**** PROVIDED DATA ****

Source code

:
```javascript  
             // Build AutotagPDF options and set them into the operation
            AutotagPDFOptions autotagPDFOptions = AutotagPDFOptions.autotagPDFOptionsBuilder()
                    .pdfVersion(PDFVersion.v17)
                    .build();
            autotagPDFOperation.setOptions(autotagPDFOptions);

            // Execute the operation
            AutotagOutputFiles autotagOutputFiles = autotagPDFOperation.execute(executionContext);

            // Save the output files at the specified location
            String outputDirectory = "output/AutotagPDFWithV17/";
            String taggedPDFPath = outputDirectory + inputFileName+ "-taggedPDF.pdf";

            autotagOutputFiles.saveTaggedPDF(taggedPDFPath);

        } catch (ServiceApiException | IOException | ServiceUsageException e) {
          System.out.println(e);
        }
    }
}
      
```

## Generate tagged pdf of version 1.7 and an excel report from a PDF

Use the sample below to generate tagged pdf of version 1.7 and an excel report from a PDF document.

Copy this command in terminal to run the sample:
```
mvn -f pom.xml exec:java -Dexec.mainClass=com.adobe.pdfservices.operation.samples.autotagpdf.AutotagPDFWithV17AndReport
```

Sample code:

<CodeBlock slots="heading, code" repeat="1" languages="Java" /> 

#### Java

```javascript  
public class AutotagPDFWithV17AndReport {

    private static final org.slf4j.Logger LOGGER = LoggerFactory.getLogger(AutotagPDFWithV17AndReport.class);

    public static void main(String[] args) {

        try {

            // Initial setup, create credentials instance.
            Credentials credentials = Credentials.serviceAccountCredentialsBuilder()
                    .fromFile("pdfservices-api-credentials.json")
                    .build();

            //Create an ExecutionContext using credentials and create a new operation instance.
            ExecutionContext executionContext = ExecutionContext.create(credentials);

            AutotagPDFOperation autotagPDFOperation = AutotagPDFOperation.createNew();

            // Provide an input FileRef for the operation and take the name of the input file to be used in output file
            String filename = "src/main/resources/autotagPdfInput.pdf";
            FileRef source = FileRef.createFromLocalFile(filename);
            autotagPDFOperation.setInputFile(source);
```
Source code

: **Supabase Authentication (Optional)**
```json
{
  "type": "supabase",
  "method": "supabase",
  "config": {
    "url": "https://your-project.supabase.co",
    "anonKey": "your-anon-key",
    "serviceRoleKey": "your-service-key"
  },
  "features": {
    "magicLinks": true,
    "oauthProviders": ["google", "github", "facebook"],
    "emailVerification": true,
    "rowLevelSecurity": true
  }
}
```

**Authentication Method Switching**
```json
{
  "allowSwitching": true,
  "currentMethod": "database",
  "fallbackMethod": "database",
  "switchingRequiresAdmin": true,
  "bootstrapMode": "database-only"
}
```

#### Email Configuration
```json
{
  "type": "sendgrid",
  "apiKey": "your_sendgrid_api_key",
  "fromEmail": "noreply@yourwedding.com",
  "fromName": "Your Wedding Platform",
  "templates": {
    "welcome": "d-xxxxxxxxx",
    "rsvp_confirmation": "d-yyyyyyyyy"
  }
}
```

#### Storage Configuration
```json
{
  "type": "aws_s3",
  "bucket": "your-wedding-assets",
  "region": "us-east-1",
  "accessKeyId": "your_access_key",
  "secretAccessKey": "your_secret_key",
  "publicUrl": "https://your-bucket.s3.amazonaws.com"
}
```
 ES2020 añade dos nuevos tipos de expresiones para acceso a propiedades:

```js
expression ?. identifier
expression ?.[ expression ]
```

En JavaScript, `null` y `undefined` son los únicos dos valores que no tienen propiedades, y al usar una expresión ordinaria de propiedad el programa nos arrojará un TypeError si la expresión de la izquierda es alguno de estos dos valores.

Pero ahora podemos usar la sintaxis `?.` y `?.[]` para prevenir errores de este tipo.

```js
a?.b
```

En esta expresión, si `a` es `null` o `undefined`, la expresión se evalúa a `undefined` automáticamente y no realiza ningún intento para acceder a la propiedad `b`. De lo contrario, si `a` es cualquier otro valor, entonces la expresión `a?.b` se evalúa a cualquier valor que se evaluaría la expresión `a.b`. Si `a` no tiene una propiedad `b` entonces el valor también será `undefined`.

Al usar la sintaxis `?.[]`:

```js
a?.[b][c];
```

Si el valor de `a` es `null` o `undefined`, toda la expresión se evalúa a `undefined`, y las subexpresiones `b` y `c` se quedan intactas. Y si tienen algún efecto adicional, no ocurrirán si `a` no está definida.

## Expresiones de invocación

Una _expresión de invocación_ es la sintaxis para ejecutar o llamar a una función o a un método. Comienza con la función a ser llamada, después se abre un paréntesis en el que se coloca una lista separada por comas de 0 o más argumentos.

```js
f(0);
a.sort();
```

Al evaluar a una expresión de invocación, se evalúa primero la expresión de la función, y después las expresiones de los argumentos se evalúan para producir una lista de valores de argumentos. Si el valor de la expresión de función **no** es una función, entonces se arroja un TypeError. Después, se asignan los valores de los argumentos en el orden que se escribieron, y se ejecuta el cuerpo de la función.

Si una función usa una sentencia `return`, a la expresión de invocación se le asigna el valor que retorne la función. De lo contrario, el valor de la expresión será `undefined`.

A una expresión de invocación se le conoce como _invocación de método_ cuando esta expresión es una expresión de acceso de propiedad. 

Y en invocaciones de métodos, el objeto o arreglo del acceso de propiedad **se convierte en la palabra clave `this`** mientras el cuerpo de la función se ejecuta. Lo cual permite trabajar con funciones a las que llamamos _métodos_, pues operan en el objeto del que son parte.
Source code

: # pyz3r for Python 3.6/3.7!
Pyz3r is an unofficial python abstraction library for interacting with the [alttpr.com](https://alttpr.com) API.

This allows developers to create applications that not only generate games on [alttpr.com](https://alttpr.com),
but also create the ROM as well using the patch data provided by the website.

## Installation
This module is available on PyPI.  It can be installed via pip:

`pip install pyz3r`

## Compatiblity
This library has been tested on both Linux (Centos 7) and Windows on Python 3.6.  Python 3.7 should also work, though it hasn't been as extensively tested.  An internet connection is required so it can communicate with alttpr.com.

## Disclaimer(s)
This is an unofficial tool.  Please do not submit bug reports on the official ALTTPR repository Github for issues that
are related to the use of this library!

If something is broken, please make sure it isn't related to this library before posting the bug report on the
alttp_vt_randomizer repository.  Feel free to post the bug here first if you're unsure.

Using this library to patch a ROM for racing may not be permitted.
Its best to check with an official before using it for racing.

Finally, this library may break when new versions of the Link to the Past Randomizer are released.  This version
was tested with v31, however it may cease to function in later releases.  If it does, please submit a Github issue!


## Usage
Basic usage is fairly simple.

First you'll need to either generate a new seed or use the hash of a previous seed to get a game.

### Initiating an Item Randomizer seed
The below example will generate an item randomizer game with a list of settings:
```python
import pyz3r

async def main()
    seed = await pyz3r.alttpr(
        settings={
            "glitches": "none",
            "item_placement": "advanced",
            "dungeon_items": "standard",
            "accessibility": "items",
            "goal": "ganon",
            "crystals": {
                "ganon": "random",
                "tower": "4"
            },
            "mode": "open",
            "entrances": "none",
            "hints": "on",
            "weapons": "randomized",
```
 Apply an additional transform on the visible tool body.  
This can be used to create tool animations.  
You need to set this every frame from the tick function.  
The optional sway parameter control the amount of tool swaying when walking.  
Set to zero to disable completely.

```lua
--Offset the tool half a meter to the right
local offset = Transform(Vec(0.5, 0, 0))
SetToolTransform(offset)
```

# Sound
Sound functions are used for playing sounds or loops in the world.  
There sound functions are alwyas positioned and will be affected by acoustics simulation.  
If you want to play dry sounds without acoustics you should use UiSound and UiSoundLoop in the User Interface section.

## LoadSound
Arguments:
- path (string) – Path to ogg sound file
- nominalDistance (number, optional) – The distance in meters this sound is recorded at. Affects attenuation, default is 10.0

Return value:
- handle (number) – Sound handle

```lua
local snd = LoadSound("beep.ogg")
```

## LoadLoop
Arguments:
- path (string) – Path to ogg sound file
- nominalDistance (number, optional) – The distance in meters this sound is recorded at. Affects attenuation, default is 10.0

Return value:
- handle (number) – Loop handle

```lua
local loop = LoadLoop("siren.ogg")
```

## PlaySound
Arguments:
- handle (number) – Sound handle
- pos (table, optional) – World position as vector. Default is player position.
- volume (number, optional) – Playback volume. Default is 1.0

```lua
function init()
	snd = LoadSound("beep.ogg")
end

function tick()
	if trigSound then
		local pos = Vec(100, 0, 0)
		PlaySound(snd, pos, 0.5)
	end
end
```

****

> _WHAT TO WORK ON_: Everything above from the line with "no está definida." to the line with "for Python 3.6/3.7!", both included, must be repeated exactly, and nothing outside that range.

> _ANSWER TO THIS TASK_:
Si el valor de `a` es `null` o `undefined`, toda la expresión se evalúa a `undefined`, y las subexpresiones `b` y `c` se quedan intactas. Y si tienen algún efecto adicional, no ocurrirán si `a` no está definida.

## Expresiones de invocación

Una _expresión de invocación_ es la sintaxis para ejecutar o llamar a una función o a un método. Comienza con la función a ser llamada, después se abre un paréntesis en el que se coloca una lista separada por comas de 0 o más argumentos.

```js
f(0);
a.sort();
```

Al evaluar a una expresión de invocación, se evalúa primero la expresión de la función, y después las expresiones de los argumentos se evalúan para producir una lista de valores de argumentos. Si el valor de la expresión de función **no** es una función, entonces se arroja un TypeError. Después, se asignan los valores de los argumentos en el orden que se escribieron, y se ejecuta el cuerpo de la función.

Si una función usa una sentencia `return`, a la expresión de invocación se le asigna el valor que retorne la función. De lo contrario, el valor de la expresión será `undefined`.

A una expresión de invocación se le conoce como _invocación de método_ cuando esta expresión es una expresión de acceso de propiedad. 

Y en invocaciones de métodos, el objeto o arreglo del acceso de propiedad **se convierte en la palabra clave `this`** mientras el cuerpo de la función se ejecuta. Lo cual permite trabajar con funciones a las que llamamos _métodos_, pues operan en el objeto del que son parte.
Source code

: # pyz3r for Python 3.6/3.7!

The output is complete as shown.